Effect of pyrolysis kinetic parameters on the overload ignition of polymer insulated wires in microgravity

The overload ignition of polymer insulated wires in microgravity was investigated as basic information for space fire safety. This paper focuses on the effect of pyrolysis kinetic parameters of the insulation material on the ignition characteristics. A two-dimensional numerical model calculation under varied pyrolysis model was carried out to simulate the overload ignition, and microgravity experiments have been conducted for the model validation. With the help of thermogravimetric analysis, the original pyrolysis model of the polyethylene insulation used for wire ignition experiments was obtained. Three groups of varied pyrolysis models were proposed by changing the activation energy (E), pre-exponential factor (A) from the original model. Numerical simulations were conducted with the varied pyrolysis models.
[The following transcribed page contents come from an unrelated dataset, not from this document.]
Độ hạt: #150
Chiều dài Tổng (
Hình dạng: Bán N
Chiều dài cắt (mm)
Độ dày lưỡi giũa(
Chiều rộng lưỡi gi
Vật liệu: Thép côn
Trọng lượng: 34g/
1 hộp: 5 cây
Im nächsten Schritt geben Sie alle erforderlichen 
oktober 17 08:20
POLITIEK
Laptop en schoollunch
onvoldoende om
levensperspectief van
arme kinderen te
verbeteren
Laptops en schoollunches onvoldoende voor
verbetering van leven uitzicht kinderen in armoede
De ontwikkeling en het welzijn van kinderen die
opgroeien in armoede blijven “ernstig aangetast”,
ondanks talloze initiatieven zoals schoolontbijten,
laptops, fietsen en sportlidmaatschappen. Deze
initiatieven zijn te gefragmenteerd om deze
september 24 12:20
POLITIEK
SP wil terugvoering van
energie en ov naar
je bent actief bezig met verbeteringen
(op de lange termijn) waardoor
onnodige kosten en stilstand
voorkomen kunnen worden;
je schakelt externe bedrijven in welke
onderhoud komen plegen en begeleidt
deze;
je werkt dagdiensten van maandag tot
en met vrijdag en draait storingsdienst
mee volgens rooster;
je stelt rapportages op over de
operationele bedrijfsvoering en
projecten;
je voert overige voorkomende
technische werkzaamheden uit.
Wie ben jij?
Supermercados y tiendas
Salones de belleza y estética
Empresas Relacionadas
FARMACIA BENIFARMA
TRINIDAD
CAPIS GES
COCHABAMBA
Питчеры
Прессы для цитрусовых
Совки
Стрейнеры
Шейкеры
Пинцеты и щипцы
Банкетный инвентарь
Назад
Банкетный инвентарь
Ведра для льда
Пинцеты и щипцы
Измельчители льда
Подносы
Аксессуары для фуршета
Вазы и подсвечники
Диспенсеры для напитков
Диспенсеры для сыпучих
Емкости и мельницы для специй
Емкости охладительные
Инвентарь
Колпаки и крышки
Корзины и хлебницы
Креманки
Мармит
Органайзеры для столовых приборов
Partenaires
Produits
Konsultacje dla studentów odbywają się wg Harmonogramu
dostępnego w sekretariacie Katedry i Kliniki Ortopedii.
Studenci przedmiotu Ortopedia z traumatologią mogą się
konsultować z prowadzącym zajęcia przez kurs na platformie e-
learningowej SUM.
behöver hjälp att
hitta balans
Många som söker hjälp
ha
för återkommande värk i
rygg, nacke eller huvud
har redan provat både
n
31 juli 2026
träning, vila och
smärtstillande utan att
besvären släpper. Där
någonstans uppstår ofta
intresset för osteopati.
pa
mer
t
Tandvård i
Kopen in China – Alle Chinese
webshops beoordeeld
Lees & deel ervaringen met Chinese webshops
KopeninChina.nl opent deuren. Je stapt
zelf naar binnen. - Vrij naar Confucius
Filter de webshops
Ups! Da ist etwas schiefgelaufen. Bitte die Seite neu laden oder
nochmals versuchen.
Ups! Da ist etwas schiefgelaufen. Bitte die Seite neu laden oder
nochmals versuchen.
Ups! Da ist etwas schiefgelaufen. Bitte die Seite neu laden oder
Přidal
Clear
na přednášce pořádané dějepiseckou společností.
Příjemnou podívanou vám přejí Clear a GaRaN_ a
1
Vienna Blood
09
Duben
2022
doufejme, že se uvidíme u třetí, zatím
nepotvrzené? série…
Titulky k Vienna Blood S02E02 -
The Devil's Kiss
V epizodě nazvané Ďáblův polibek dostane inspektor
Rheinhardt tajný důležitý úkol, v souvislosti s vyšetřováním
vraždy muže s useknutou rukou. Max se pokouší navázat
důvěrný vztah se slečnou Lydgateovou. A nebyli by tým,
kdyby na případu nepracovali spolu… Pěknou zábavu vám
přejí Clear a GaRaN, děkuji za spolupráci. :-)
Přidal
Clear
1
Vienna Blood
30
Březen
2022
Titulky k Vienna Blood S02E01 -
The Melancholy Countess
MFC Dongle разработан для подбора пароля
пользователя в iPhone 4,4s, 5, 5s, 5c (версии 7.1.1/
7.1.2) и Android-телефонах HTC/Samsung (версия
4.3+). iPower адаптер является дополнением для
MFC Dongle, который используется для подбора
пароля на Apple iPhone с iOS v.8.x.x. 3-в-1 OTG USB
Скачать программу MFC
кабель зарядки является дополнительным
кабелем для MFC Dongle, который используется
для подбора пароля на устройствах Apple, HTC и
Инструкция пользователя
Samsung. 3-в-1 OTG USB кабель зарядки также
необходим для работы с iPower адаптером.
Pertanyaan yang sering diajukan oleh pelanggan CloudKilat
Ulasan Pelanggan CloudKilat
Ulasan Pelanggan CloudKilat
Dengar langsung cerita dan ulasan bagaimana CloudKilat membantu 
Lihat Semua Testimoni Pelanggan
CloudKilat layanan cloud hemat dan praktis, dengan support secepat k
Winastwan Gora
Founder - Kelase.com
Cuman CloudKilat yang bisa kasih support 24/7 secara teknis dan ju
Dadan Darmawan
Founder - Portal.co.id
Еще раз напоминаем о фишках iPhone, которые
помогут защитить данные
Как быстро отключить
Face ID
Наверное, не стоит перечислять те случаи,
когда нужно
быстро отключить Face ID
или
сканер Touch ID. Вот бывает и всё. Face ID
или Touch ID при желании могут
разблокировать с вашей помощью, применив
The simulated results employing the original pyrolysis model showed a good agreement with the microgravity experiments for ignition delay time with continuous current and the minimum ignition energy (MIE) with short-term current, respectively. From the simulation results with continuous overloading, the independent variation of A and E in the pyrolysis model has a limited effect on the ignition delay time but a significant effect on ignition modes in microgravity. Such effects are mainly reflected by changing the pyrolysis temperature during overloading, which determines the ease of spontaneous ignition. With a constant pyrolysis temperature, the change of mass loss rate in the pyrolysis model may affect the transition point from the “spontaneous ignition” to the “wire assisted ignition” when the current increases. Finally, for short-term current supply in microgravity, the single change of A or E showed higher MIE than the original pyrolysis model.